AIM OF THE TASK: Nothing belongs in the answer except the lines of the material that include "kanssa".
---------- DATA RECORDS
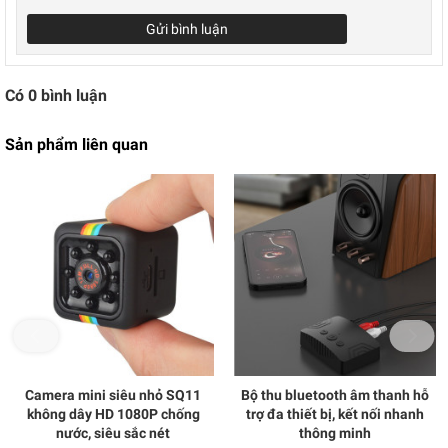
Gửi bình luận
Có
0
bình luận
Sản phẩm liên quan
Camera mini siêu nhỏ SQ11
Bộ thu bluetooth âm thanh hỗ
không dây HD 1080P chống
trợ đa thiết bị, kết nối nhanh
nước, siêu sắc nét
thông minh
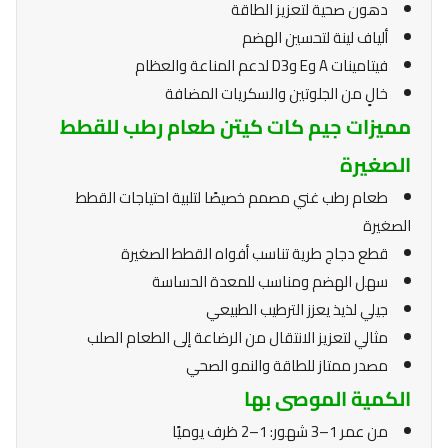
دهون صحية لتعزيز الطاقة
ألياف لينة لتحسين الهضم
فيتامينات A وE وD3 لدعم المناعة والعظام
خالٍ من الجلوتين والسكريات المضافة
مميزات جيم كات كيتن طعام رطب للقطط
الصغيرة
طعام رطب غني مصمم خصيصًا لتلبية احتياجات القطط
الصغيرة
قطع دجاج طرية تناسب أفواه القطط الصغيرة
سهل الهضم ومناسب للمعدة الحساسة
جيلي لذيذ يعزز الترطيب الطبيعي
مثالي لتعزيز الانتقال من الرضاعة إلى الطعام الصلب
مصدر ممتاز للطاقة والنمو الصحي
الكمية الموصى بها
من عمر 1–3 شهور: 1–2 ظرف يوميًا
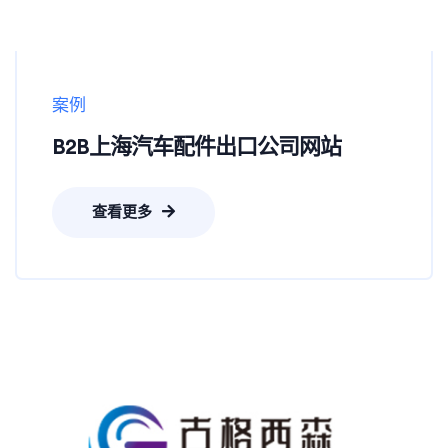
案例
B2B上海汽车配件出口公司网站
查看更多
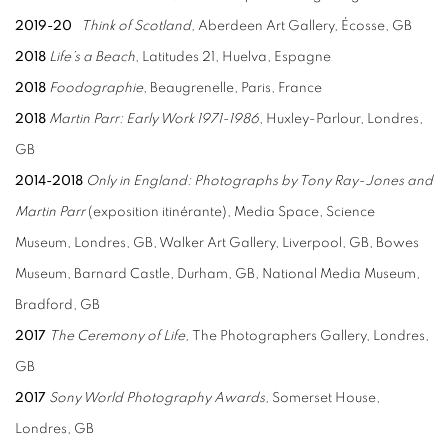
2019-20
Think of Scotland,
Aberdeen Art Gallery, Écosse, GB
2018
Life’s a Beach
, Latitudes 21, Huelva, Espagne
2018
Foodographie
, Beaugrenelle, Paris, France
2018
Martin Parr: Early Work 1971-1986
,
Huxley-Parlour, Londres,
GB
2014-2018
Only in England: Photographs by Tony Ray-Jones and
Martin Parr
(exposition itinérante),
Media Space, Science
Museum, Londres, GB, Walker Art Gallery, Liverpool, GB, Bowes
Museum, Barnard Castle, Durham, GB, National Media Museum,
Bradford, GB
2017
The Ceremony of Life,
The Photographers
Gallery, Londres,
GB
2017
Sony World Photography Awards,
Somerset House,
Londres, GB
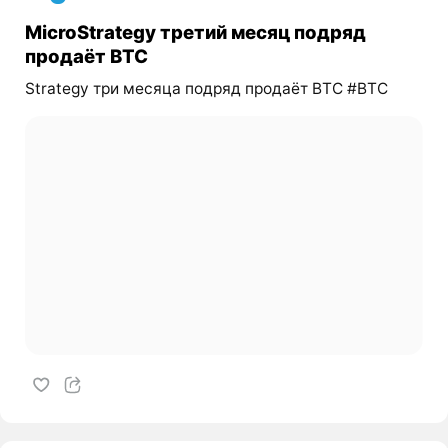
MicroStrategy третий месяц подряд
продаёт BTC
Strategy три месяца подряд продаёт BTC #BTC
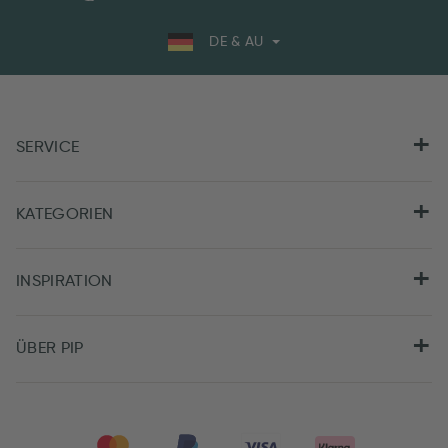
DE & AU
SERVICE
KATEGORIEN
INSPIRATION
ÜBER PIP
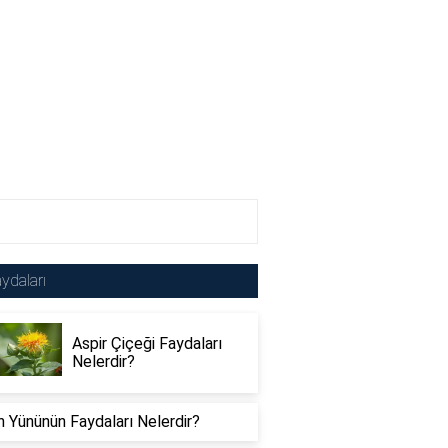
ydaları
Aspir Çiçeği Faydaları
Nelerdir?
 Yününün Faydaları Nelerdir?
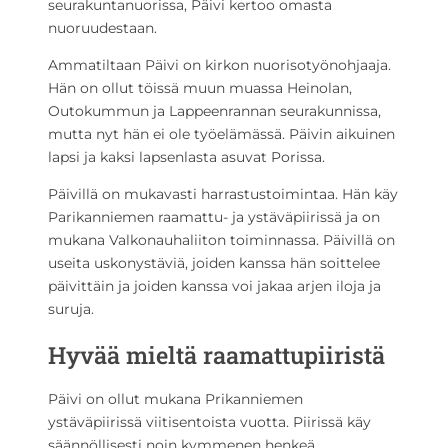
seurakuntanuorissa, Päivi kertoo omasta
nuoruudestaan.
Ammatiltaan Päivi on kirkon nuorisotyönohjaaja.
Hän on ollut töissä muun muassa Heinolan,
Outokummun ja Lappeenrannan seurakunnissa,
mutta nyt hän ei ole työelämässä. Päivin aikuinen
lapsi ja kaksi lapsenlasta asuvat Porissa.
Päivillä on mukavasti harrastustoimintaa. Hän käy
Parikanniemen raamattu- ja ystäväpiirissä ja on
mukana Valkonauhaliiton toiminnassa. Päivillä on
useita uskonystäviä, joiden kanssa hän soittelee
päivittäin ja joiden kanssa voi jakaa arjen iloja ja
suruja.
Hyvää mieltä raamattupiiristä
Päivi on ollut mukana Prikanniemen
ystäväpiirissä viitisentoista vuotta. Piirissä käy
säännöllisesti noin kymmenen henkeä.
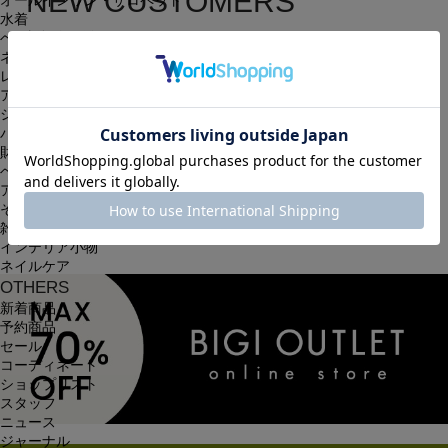
NEW CUSTOMERS
オールインワン・サロペット
水着
新規会員登録
ヘッドウェア
ネックウェア
レッグウェア
簡単・無料の会員登録を行うと、住所の入力が保存される等、
アンダーウェア
シューズ
次回以降のお買い物に大変便利です。
バッグ
会員限定のお得な最新情報もございます。
財布
ベルト
アクセサリ
会員登録する
その他
雑貨小物
インテリア小物
ネイルケア
OTHERS
新着商品
予約商品
セール
コーディネート
ショップリスト
スタッフ
ニュース
ジャーナル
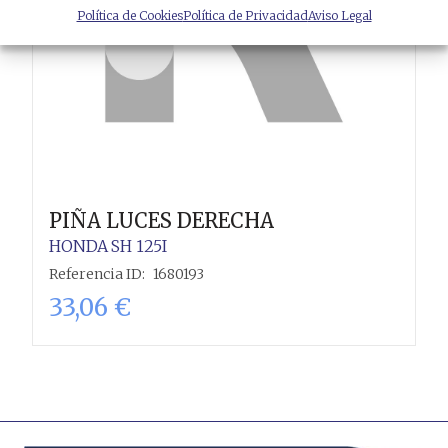
Política de Cookies
Política de Privacidad
Aviso Legal
PIÑA LUCES DERECHA
HONDA
SH 125I
Referencia ID:
1680193
33,06
€
Añadir al carrito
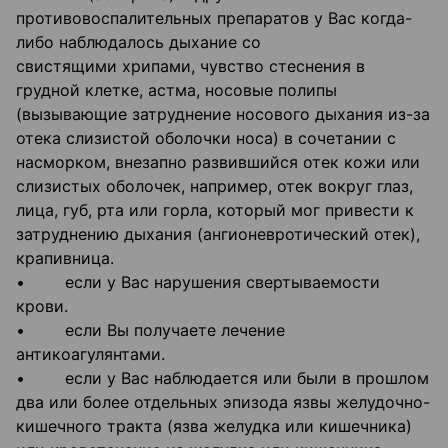
противовоспалительных препаратов у Вас когда-
либо наблюдалось дыхание со
свистящими хрипами, чувство стеснения в
грудной клетке, астма, носовые полипы
(вызывающие затруднение носового дыхания из-за
отека слизистой оболочки носа) в сочетании с
насморком, внезапно развившийся отек кожи или
слизистых оболочек, например, отек вокруг глаз,
лица, губ, рта или горла, который мог привести к
затруднению дыхания (ангионевротический отек),
крапивница.
• если у Вас нарушения свертываемости
крови.
• если Вы получаете лечение
антикоагулянтами.
• если у Вас наблюдается или были в прошлом
два или более отдельных эпизода язвы желудочно-
кишечного тракта (язва желудка или кишечника)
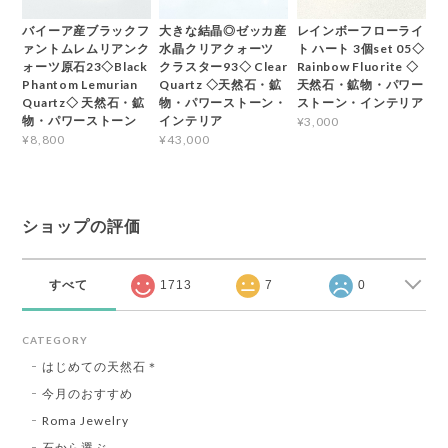
バイーア産ブラックフ
大きな結晶◎ゼッカ産
レインボーフローライ
ァントムレムリアンク
水晶クリアクォーツ
ト ハート 3個set 05◇
ォーツ原石23◇Black
クラスター93◇ Clear
Rainbow Fluorite ◇
Phantom Lemurian
Quartz ◇天然石・鉱
天然石・鉱物・パワー
Quartz◇ 天然石・鉱
物・パワーストーン・
ストーン・インテリア
物・パワーストーン
インテリア
¥3,000
¥8,800
¥43,000
ショップの評価
すべて
1713
7
0
CATEGORY
はじめての天然石＊
今月のおすすめ
Roma Jewelry
石から選ぶ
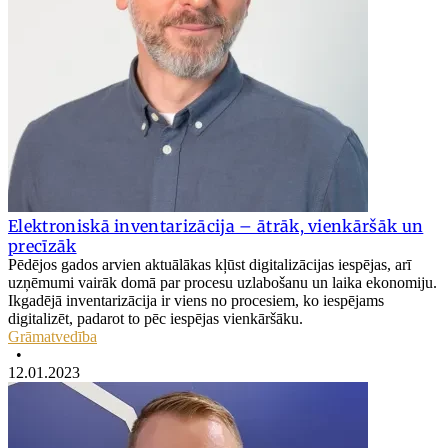
Elektroniskā inventarizācija – ātrāk, vienkāršāk un
precīzāk
Pēdējos gados arvien aktuālākas kļūst digitalizācijas iespējas, arī
uzņēmumi vairāk domā par procesu uzlabošanu un laika ekonomiju.
Ikgadējā inventarizācija ir viens no procesiem, ko iespējams
digitalizēt, padarot to pēc iespējas vienkāršāku.
Grāmatvedība
•
12.01.2023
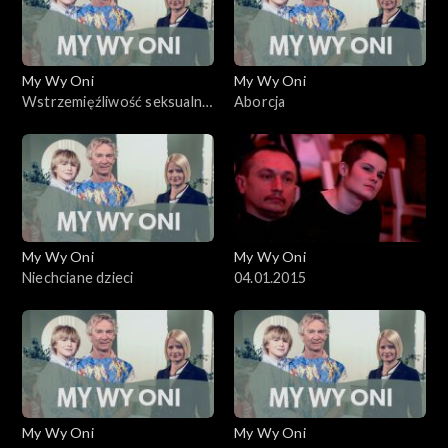
My Wy Oni
My Wy Oni
Wstrzemięźliwość seksualna
Aborcja
wśród młodzieży
My Wy Oni
My Wy Oni
Niechciane dzieci
04.01.2015
My Wy Oni
My Wy Oni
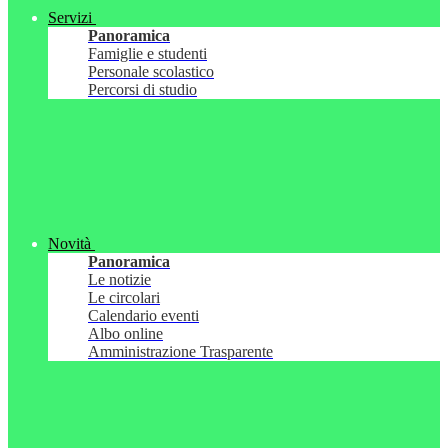
Servizi
Panoramica
Famiglie e studenti
Personale scolastico
Percorsi di studio
Novità
Panoramica
Le notizie
Le circolari
Calendario eventi
Albo online
Amministrazione Trasparente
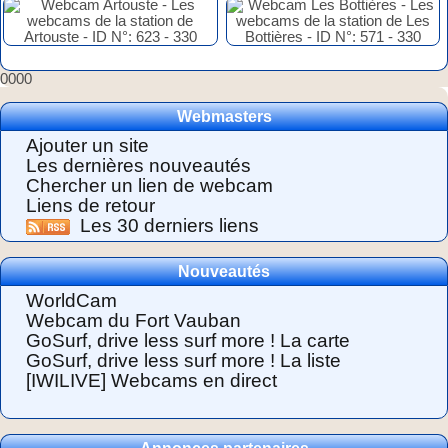
0000
Webmasters
Ajouter un site
Les dernières nouveautés
Chercher un lien de webcam
Liens de retour
Les 30 derniers liens
Nouveautés
WorldCam
Webcam du Fort Vauban
GoSurf, drive less surf more ! La carte
GoSurf, drive less surf more ! La liste
[IWILIVE] Webcams en direct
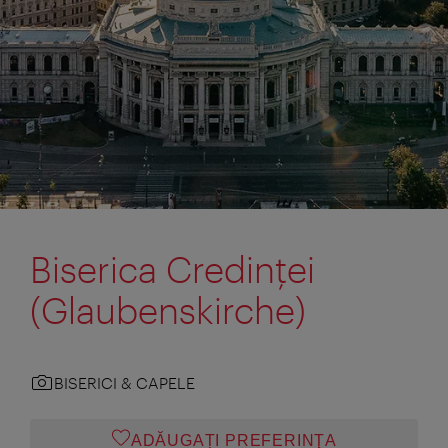
Biserica Credinţei
(Glaubenskirche)
BISERICI & CAPELE
ADĂUGAȚI PREFERINŢA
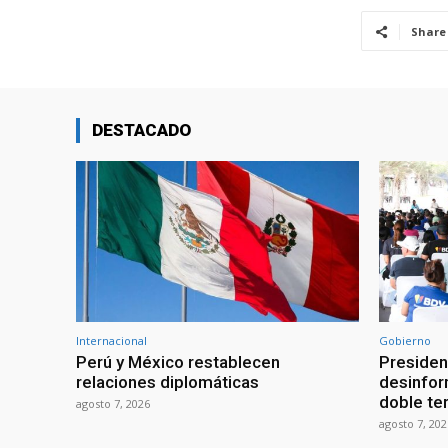
Share
DESTACADO
Internacional
Gobierno
Perú y México restablecen
Presiden
relaciones diplomáticas
desinfor
doble te
agosto 7, 2026
agosto 7, 202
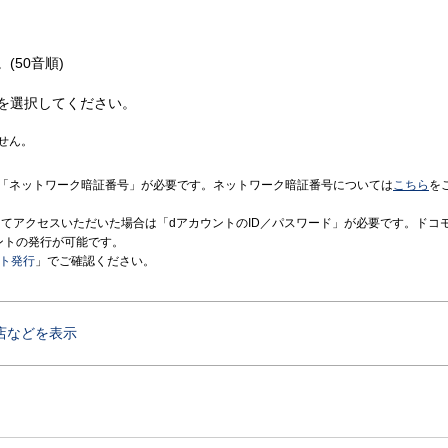
(50音順)
を選択してください。
せん。
「ネットワーク暗証番号」が必要です。ネットワーク暗証番号については
こちら
を
境にてアクセスいただいた場合は「dアカウントのID／パスワード」が必要です。ドコ
ントの発行が可能です。
ント発行
」でご確認ください。
店などを表示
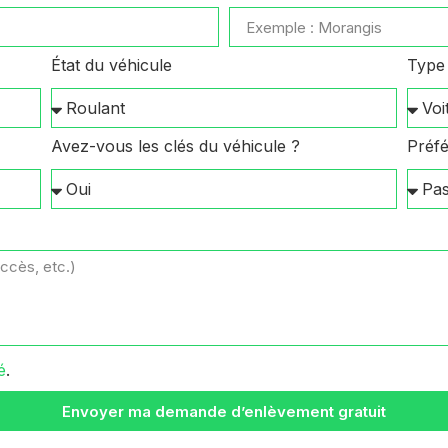
État du véhicule
Type 
Avez-vous les clés du véhicule ?
Préfé
é
.
Envoyer ma demande d’enlèvement gratuit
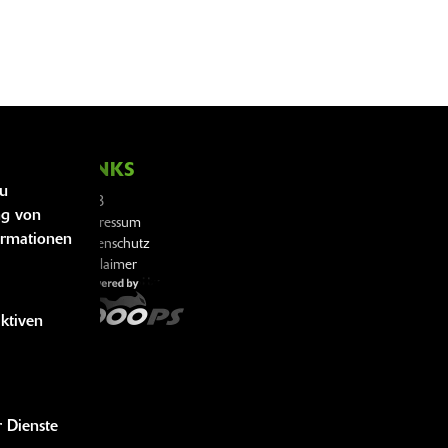
LINKS
zu
AGB
iten
ng von
Impressum
ormationen
Datenschutz
Disclaimer
aktiven
r Dienste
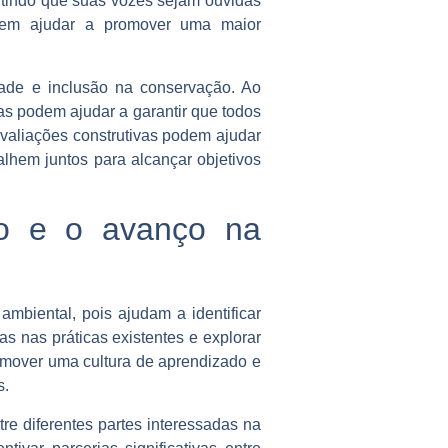
ntindo que suas vozes sejam ouvidas
odem ajudar a promover uma maior
ade e inclusão na conservação. Ao
vas podem ajudar a garantir que todos
avaliações construtivas podem ajudar
balhem juntos para alcançar objetivos
ão e o avanço na
biental, pois ajudam a identificar
as nas práticas existentes e explorar
omover uma cultura de aprendizado e
s.
e diferentes partes interessadas na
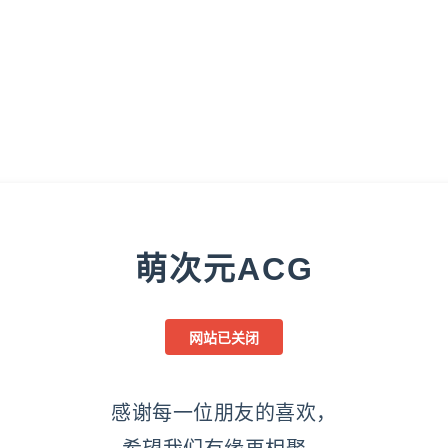
萌次元ACG
网站已关闭
感谢每一位朋友的喜欢，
--------------------
SOLUTION TO THIS TASK:
useita uskonystäviä, joiden kanssa hän soittelee
päivittäin ja joiden kanssa voi jakaa arjen iloja ja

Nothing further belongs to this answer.